They fight a lot, those brothers. I thought they lived far enough apart this summer. -- overheard in the carnival residential area.
"Franco, we need to talk." Fabian went into the large tent where his brother was living. Franco was sitting in a recliner chair, eating from a bag of potato chips and watching television. Franco didn't invite him to sit and Fabian was in no mood to sit anyway.
"About what?" Franco kept staring at the television screen, munching chip after chip.
"About you telling Lisa about Marlene. Why, Franco?"
"Because I'm sick of you being the golden boy." Franco shrugged, still glued to the television and eating chips.
"What are you talking about?"
"I'm talking about Mr. Handsome Ladies Man with the college degree who gets everything he wants. What's not easy for you, Fabian?" Finally, some eye contact. Franco looked at him, his piggy eyes cold and hard. Fabian held the eye contact by starting to move around the tent, forcing Franco to watch him instead of the television and ensuring he had his brother's attention.
"Are you nuts? Or have you been so blindly jealous that you don't pay attention? None of it has been easy. I missed months of school and only have a sketchy memory of my childhood because I ran a fever through most of fourth grade. I remember that disease, though. You never forget being in that much pain. I was hardly ever hungry because of it and I lost a lot of weight -- what our mother called "baby fat". After I recovered, I chose not to gain the weight back. That is work, Franco, and I'm sorry you don't understand how much."
"Have you ever thought about what I go through?" Franco demanded.
"Frequently, as a matter of fact. You have done all of this to yourself." He gestured to the chair, the television, and the potato chip bag. "You made yourself obese and kept yourself that way."
"You never offered to help me! You, the big college-man jock."
"It wouldn't have mattered if I had." Frustration raised Fabian's voice. Franco was not going to lay the blame for his weight on him.
"How do you know that?" Franco wanted to know.
"Because you can't force someone to change.
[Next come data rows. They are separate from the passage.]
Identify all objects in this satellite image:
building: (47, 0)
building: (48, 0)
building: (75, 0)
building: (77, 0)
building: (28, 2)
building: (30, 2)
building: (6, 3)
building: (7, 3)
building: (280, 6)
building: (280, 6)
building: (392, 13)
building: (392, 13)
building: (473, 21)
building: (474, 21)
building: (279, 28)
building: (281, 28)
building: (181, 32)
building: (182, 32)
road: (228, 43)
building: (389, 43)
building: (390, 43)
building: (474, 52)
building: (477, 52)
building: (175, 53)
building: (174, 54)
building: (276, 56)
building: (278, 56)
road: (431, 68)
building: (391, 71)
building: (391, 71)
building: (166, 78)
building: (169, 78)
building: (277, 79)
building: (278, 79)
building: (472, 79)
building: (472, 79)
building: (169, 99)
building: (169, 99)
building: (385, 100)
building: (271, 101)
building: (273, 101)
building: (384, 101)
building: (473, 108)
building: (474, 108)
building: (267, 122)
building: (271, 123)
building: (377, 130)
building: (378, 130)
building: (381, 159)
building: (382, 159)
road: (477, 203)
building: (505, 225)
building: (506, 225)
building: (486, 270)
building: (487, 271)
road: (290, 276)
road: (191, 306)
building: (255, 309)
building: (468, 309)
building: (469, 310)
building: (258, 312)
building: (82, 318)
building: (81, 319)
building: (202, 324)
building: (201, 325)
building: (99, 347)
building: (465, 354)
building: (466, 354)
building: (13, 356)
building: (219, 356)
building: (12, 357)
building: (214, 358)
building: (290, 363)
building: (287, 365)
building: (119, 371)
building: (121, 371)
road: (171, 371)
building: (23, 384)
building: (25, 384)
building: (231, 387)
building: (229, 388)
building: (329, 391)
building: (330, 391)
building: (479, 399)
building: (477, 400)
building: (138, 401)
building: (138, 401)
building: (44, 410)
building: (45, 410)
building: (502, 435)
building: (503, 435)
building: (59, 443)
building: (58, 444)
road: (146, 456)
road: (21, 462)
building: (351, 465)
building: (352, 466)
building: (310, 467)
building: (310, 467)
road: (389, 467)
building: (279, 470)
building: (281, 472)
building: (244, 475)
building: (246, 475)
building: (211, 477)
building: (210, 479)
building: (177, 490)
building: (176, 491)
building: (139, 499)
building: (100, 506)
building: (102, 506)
If I'd offered to help you with your weight, you would have been offended, and you know it! If you had truly wanted my help, you would have asked for it. And I would have given it to you. You're my brother!"
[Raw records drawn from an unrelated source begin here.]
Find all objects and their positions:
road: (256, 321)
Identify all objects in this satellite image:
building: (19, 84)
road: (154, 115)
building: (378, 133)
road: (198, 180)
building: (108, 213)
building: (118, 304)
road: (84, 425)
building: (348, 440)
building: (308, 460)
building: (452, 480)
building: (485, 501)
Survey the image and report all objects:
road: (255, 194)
That was a hit; Franco knew it was true. He knew full well that Fabian loved him; he had certainly taken advantage of that loyalty enough.
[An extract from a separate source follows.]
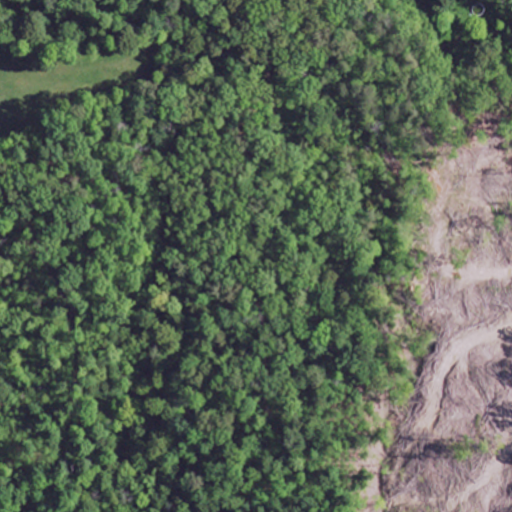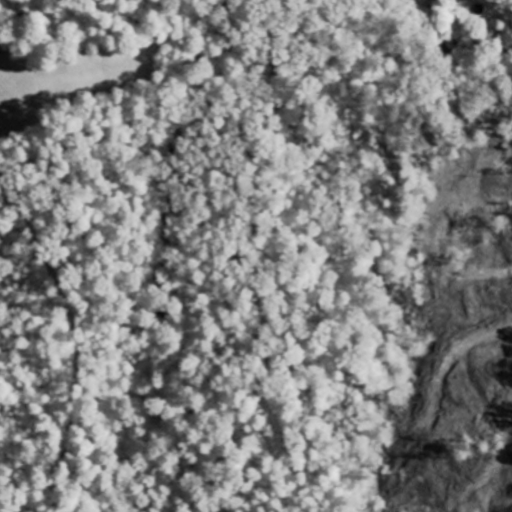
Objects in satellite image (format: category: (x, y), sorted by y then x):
building: (428, 0)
"And it doesn't explain why you'd hurt Lisa." Franco looked at him, outraged.
"I would never hurt Lisa! That's your pattern! I was trying to warn her that you intended to just use her and throw her away like you did all the others."
"Without checking with me or anyone else to see if it's true?"
"You've got Marlene! You don't need Lisa!"
"No, I don't have or need Marlene. And I do need Lisa. You are the one who doesn't."
"What's that supposed to mean?"
"Think long and hard here, Franco. Why are you so attracted to Lisa? If you're truly serious that you want to take weight off, do you really think that a woman who makes pies for a living would be good for you? Isn't that a little like a junkie hooking up with a dealer? Do you think it would be fair to ask her to stop baking when it's the thing she loves most and has been doing it for most of her life?"
Another hit, along with a shock. Fabian really cared about Lisa. That had never happened before and never occurred to Franco. That Fabian might have fallen in love for real for the first time.
"You can't have both, Franco," Fabian told him. "You stole pies from her. And eggs. Didn't you?"
"Sure. Blame the fat guy." Franco visibly squirmed.
"She hurt your feelings when you made a pass at her, so you got revenge. What you don't understand, Franco, is that you hurt her first. You sat her down and told her things that should have come from me in my own time in my own way."
"You wouldn't have told her."
"You don't know that, and it was not your decision to make! It was none of your business. I paid her for the pies. You can either pay me back now or I go to Mom and Dad with this."
"Oh, right, Fabian. Run and tell Mommy."
"You're lucky I don't tell the police. What you did was illegal. You went into her kitchen when she wasn't there and took things that didn't belong to you. It cost her quite a bit of money -- making up for those pies."
"What do you mean?"
"Those pies had been sold, Franco. They didn't belong to Lisa, either. She had promised them to the diner and had to bake four more to keep her promise. You're lucky she didn't call the police!"
"At least I never killed anyone." A final, desperate shot, but effective. Fabian froze. Bubbles; a cloud of red blood and brown hair beneath the surface of the lake .... He shook himself and glared at his brother. The bloated, distorted image of himself. They'd been identical once.
"You have no proof that I did, either," he said. "You probably just heard pieces of a conversation and put it together in a way that might benefit you. It's how you usually operate. Gossip and innuendo are your usual weapons of choice."
A hit. Franco winced. Then he looked up, eyeing Fabian coldly.
"But you don't know, do you?"
"I will eventually," Fabian said with a conviction that he really didn't feel. "And whatever happened, I will do whatever I can to make it right. I suggest you do the same. Pay me for the pies or pay Mom and Dad. Whichever. But soon." He turned and left the tent.